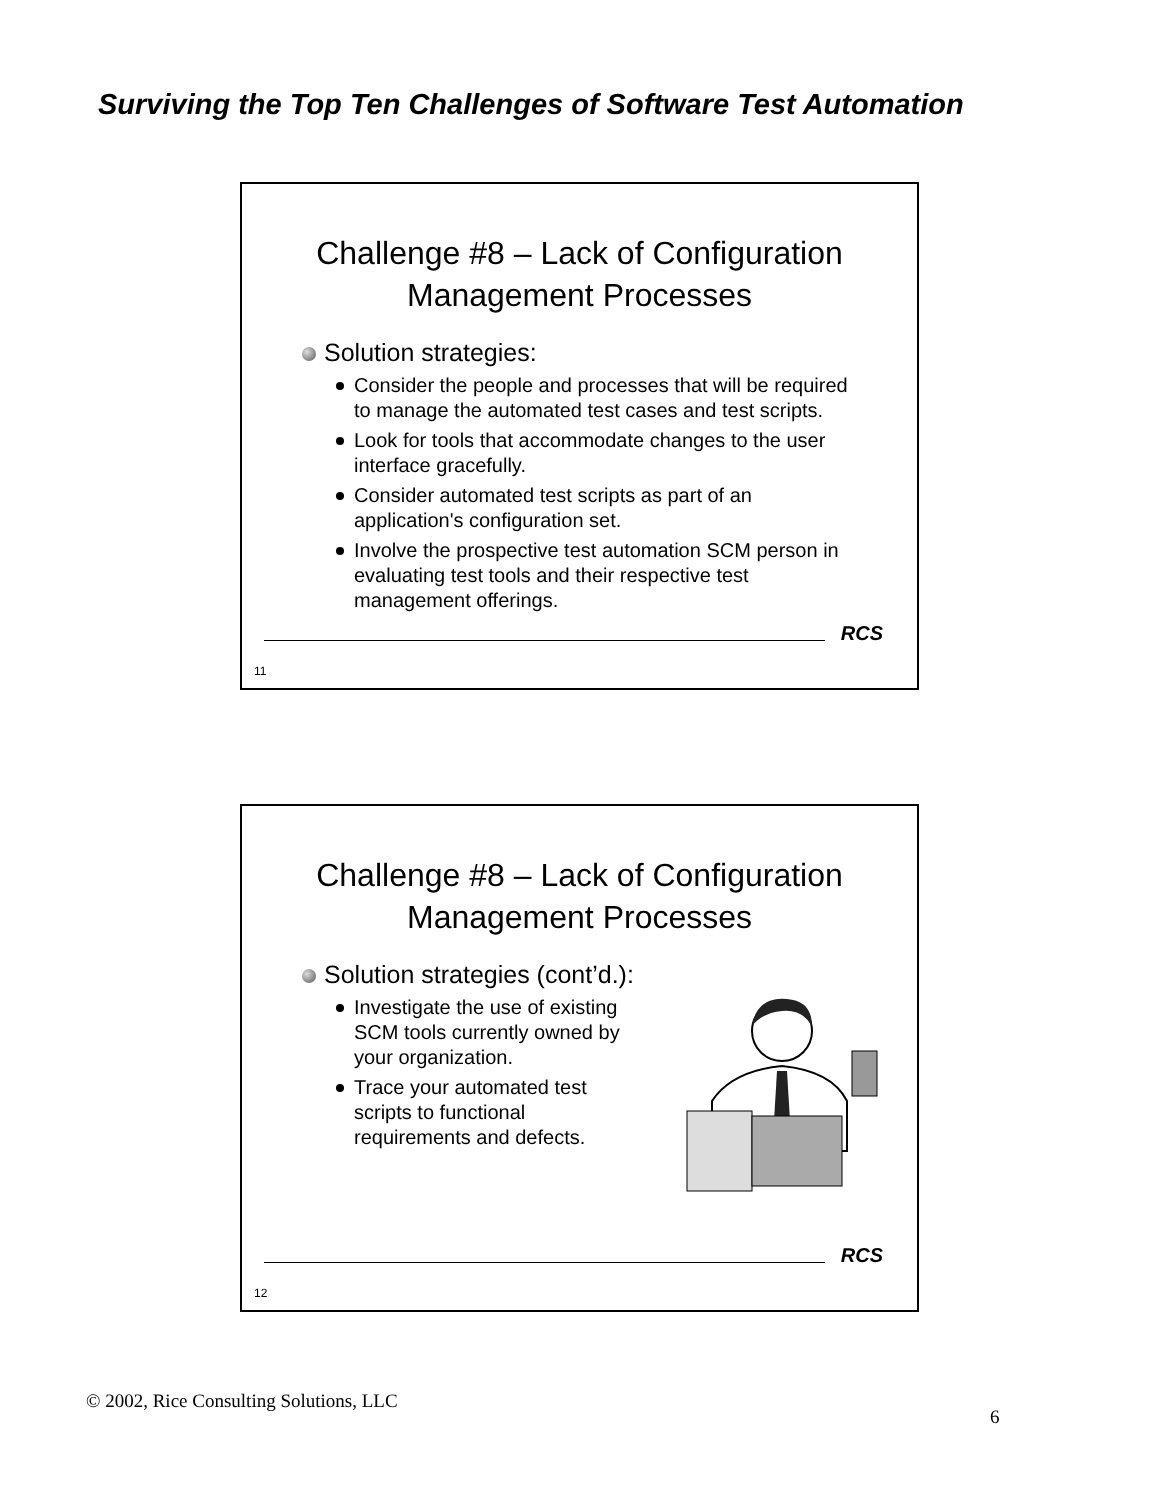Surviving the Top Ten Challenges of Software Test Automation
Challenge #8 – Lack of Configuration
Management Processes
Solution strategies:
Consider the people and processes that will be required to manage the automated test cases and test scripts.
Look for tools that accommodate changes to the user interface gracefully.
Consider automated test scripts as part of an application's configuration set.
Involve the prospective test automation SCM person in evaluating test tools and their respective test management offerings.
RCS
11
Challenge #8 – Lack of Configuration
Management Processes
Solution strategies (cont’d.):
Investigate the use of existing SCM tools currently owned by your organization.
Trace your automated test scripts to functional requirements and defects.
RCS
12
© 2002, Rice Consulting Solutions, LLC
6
______
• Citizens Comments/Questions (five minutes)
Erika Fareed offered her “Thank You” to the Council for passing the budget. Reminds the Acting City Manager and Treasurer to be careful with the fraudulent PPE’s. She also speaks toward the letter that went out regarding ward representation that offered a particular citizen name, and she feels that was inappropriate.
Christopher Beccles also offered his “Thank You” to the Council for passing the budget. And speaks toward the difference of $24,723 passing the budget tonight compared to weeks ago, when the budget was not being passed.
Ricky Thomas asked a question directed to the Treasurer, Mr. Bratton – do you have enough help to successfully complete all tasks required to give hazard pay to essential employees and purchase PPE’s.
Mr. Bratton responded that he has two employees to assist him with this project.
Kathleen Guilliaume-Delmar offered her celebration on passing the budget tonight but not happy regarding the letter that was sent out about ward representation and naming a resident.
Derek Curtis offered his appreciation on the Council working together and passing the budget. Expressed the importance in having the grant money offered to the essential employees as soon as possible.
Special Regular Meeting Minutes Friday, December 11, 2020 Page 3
______
§ **Task requirements**: Where a line of the records contains the word "regarding", copy that line.

§ **Answer below**:
Erika Fareed offered her “Thank You” to the Council for passing the budget. Reminds the Acting City Manager and Treasurer to be careful with the fraudulent PPE’s. She also speaks toward the letter that went out regarding ward representation that offered a particular citizen name, and she feels that was inappropriate.
Kathleen Guilliaume-Delmar offered her celebration on passing the budget tonight but not happy regarding the letter that was sent out about ward representation and naming a resident.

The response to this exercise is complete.